Consignes de travail:
[1] D'après le texte d'étude, sous les doigts de quel musicien le titre Dead Presidents a-t-il été enregistré pour la première fois ?
[2] Retapez fidèlement le passage du texte d'étude qui commence par « Quand Delano Roosevelt » et se poursuit jusqu'à « la communauté noire [10]. ».

Texte d'étude:
Plus nombreux sont les artistes qui rendent hommage à leur façon aux présidents défunts, en particulier avec ce titre Dead Presidents enregistré pour la première fois sous les doigts de Little Walter Jacobs. Notons que l’expression « dead presidents » est aussi une façon de parler de l’argent en général à cause de l’effigie des présidents frappée sur les pièces de monnaie ou imprimée sur les billets de banque…

De tous les blues en l’honneur d’un homme d’État, c’est sans doute Roosevelt et Kennedy qui ont suscité la plus grande inspiration.

Quand Delano Roosevelt devient président des États-Unis, des centaines de Noirs américains, traditionnellement républicains, désertent le parti d’Abraham Lincoln (qui, dans la mémoire collective, reste le symbole de l’homme ayant libéré les esclaves) et votent démocrate. En introduisant un nouveau style de gouvernement, par exemple ses interventions régulières à la radio, donnant ainsi l’impression d’être plus proche et à l’écoute de ses administrés, mais aussi par le « cabinet noir » dont il savait recueillir les conseils avisés [9], Roosevelt était devenu très populaire dans la communauté noire. Ce dont témoignent quelques chansons telles que Tell me why you like Roosevelt ? d’Otis Jackson ou His Spirit Lives On de Big Joe Williams et President Blues de Jack Kelly, qui lui rend hommage en 1933 pour les bienfaits rendus à la communauté noire [10].

Ouvriers sur un chantier de la WPA (1939)

Images avec repères corporels localisés:

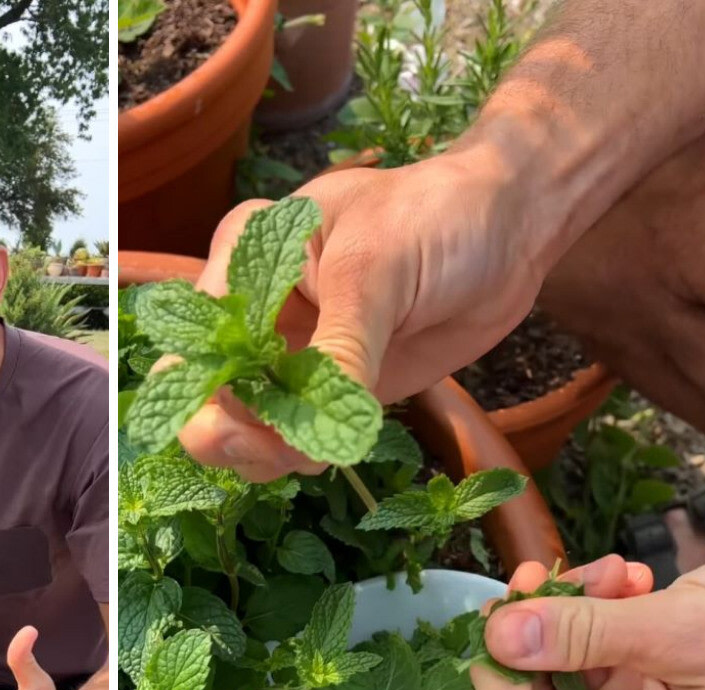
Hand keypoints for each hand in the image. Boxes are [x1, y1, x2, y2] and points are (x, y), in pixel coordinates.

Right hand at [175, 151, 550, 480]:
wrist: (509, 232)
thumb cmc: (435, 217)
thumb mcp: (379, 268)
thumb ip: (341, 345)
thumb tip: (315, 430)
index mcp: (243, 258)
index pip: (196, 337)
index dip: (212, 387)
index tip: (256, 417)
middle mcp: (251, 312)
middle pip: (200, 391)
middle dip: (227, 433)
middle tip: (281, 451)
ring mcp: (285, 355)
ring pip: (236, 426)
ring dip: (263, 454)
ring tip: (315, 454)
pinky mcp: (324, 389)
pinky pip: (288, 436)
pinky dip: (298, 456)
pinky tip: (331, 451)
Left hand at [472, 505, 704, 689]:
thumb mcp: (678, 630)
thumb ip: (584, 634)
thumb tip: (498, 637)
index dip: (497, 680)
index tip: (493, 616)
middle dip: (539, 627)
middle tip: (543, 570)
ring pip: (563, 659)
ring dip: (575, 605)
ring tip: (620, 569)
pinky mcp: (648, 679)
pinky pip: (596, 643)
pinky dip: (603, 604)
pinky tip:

Réponses par tâche:
[1] Little Walter Jacobs.

[2]
Quand Delano Roosevelt devient président des États-Unis, des centaines de Noirs américains, traditionnellement républicains, désertent le parti d’Abraham Lincoln (qui, dans la mémoire collective, reste le symbole de l’homme ayant libéré les esclaves) et votent démocrate. En introduisant un nouveau style de gouvernement, par exemple ses interventions régulières à la radio, donnant ainsi l’impression d’être plus proche et à l’écoute de ses administrés, mais aussi par le « cabinet noir » dont il savait recueillir les conseils avisés [9], Roosevelt était devenu très populaire dans la communauté noire. Ce dont témoignent quelques chansons telles que Tell me why you like Roosevelt ? d’Otis Jackson ou His Spirit Lives On de Big Joe Williams et President Blues de Jack Kelly, qui lui rend hommage en 1933 pour les bienfaits rendus à la communauté noire [10].